Shyamalan se cache derrière la scénarisation de chacun de ses films. Pour son dernier-né, il s’est inspiré de l’histoire vraie de Billy Milligan, un jeune homme arrêté pour viol dans l’Ohio en 1977 et jugé non responsable de ses crimes en raison de son syndrome de personnalité multiple. Cette affaire a fait l’objet du livre The Minds of Billy Milligan écrit par Daniel Keyes en 1981. À noter qu’un projet en développement prévoit (ou plutôt prévoyait?) le porter à l’écran avec Leonardo DiCaprio sous le titre The Crowded Room.
Shyamalan au sujet des patients diagnostiqués de TDI : « Avec le trouble dissociatif de l’identité, chaque personnalité croit en sa propre existence, à 100%. Si l’une d’elles est persuadée d’être diabétique ou d’avoir du cholestérol, son corps peut-il en être affecté? La question fait débat. Personnellement, je crois que oui. Et si l’une des personnalités croit qu’elle possède des pouvoirs surnaturels? »
À la lumière des faits qu’il écrit lui-même ses scénarios et qu’il a un penchant pour les films pour tous, saviez-vous qu’en 1999 Shyamalan a coécrit Stuart Little en collaboration avec Greg Brooker? Ce n’est donc pas depuis hier qu’il s’intéresse à autre chose que le thriller à twist!
Shyamalan au sujet de son prochain film, possiblement une suite à Unbreakable sorti en 2000 : « Je me suis occupé de ces histoires de droits, ce qui explique pourquoi je peux me lancer dans une suite aussi longtemps après. En fait, je détiens des droits pour toutes les suites de mes films, au cas où. Comme ça, personne ne pourra les tourner sans ma permission. J’ai fait tout ce que j’ai pu pour que ce soit un contrat sur le long terme, car je ne voulais pas découvrir 20 ans plus tard que quelqu’un pourrait faire une suite sans mon accord. Ça m’énerverait beaucoup. »

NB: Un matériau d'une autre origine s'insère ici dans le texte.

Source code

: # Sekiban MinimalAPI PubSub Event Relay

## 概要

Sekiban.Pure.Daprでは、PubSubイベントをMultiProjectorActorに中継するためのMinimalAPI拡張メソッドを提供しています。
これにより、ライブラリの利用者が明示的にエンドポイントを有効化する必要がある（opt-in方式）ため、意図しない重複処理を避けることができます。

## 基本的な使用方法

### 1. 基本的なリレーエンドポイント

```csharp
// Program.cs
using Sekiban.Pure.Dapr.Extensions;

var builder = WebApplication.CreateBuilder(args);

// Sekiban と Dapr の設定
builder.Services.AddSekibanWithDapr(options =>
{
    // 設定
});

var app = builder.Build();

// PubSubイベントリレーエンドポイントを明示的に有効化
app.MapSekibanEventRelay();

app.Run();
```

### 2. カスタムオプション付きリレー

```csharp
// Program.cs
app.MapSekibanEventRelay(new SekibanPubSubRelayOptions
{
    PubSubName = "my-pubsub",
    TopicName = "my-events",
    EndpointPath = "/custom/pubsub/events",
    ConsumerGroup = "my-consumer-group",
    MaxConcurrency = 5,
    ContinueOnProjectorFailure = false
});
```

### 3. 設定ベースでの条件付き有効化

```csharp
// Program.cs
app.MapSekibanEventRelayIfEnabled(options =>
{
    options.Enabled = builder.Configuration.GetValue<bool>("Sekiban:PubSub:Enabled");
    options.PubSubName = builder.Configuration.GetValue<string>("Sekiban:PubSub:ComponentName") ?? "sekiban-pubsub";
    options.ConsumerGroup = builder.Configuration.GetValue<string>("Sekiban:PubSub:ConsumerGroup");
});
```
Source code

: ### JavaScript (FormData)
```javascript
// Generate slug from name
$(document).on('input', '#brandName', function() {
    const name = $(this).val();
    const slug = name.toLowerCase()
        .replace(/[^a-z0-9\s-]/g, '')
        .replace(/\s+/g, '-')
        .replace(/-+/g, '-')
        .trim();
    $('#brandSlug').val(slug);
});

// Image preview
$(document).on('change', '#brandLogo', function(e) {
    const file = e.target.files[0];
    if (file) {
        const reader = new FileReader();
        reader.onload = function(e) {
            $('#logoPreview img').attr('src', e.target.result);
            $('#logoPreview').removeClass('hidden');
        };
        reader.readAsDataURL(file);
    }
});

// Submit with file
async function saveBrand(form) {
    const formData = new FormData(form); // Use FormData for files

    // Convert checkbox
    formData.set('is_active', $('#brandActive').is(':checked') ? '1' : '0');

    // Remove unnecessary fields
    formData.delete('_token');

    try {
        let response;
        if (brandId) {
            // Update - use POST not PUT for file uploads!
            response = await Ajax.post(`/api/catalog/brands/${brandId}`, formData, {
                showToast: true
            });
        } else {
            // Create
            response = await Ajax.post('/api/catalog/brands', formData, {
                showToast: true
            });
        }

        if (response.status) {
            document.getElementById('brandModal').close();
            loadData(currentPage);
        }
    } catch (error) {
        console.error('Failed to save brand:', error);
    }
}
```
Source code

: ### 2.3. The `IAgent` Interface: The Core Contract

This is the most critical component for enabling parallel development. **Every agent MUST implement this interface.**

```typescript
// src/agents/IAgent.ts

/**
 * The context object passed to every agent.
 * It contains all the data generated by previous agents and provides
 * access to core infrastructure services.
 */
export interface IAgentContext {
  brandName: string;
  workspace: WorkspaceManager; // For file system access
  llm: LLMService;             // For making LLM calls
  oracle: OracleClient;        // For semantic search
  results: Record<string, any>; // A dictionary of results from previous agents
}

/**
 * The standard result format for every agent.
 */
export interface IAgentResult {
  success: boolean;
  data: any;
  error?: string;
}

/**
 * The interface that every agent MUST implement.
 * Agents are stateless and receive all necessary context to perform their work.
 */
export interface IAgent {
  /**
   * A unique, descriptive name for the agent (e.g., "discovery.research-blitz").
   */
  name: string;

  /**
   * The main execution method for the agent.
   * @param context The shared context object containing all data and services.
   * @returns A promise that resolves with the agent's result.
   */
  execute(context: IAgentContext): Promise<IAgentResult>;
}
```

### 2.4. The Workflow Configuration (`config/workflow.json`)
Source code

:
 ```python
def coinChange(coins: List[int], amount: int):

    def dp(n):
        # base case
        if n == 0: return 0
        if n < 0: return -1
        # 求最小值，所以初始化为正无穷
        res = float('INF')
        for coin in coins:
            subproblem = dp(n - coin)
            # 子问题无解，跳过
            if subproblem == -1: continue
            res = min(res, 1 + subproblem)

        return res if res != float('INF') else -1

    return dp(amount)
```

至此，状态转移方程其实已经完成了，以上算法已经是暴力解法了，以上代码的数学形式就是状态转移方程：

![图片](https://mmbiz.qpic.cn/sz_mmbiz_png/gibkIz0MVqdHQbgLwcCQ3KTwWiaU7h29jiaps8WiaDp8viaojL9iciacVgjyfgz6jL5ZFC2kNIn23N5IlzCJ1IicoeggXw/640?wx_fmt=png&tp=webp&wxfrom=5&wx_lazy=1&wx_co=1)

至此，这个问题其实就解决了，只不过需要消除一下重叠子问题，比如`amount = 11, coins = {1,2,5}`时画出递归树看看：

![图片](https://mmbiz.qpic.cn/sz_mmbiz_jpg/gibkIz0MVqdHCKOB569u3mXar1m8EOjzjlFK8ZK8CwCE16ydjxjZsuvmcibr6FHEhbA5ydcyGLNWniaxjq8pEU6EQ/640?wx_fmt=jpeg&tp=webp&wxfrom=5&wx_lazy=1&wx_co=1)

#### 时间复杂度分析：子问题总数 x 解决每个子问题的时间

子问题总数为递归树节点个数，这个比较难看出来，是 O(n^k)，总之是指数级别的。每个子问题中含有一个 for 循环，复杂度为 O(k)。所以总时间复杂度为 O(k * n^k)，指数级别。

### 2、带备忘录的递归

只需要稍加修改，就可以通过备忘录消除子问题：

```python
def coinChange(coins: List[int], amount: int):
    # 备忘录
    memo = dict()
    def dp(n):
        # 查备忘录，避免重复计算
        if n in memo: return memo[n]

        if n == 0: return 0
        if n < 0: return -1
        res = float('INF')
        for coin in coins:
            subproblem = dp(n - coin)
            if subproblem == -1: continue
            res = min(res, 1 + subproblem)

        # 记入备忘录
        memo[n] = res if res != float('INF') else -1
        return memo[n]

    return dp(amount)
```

Bref, Split complète mon top 5 des films ayant pour protagoniste/antagoniste un individu atteint de TDI aux côtés de Psycho, Fight Club, Shutter Island et Identity. Il confirme au passage que Shyamalan marche bel et bien sur le chemin de la rédemption cinématographique. Mieux, le retournement final de ce nouveau chef-d’œuvre a l’effet d’une bombe à la manière d’un casse-tête dont il ne manquerait qu’un morceau donné à la dernière seconde. Le résultat n’est cependant pas exempt de longueurs ni de défauts, mais il reste à voir ne serait-ce que pour le jeu de McAvoy.
Verdict : 18,4 sur 23 (ou 8 sur 10 pour qui tient en horreur les produits croisés!)
P.S. : Je vous recommande de voir ou revoir Unbreakable avant de voir Split.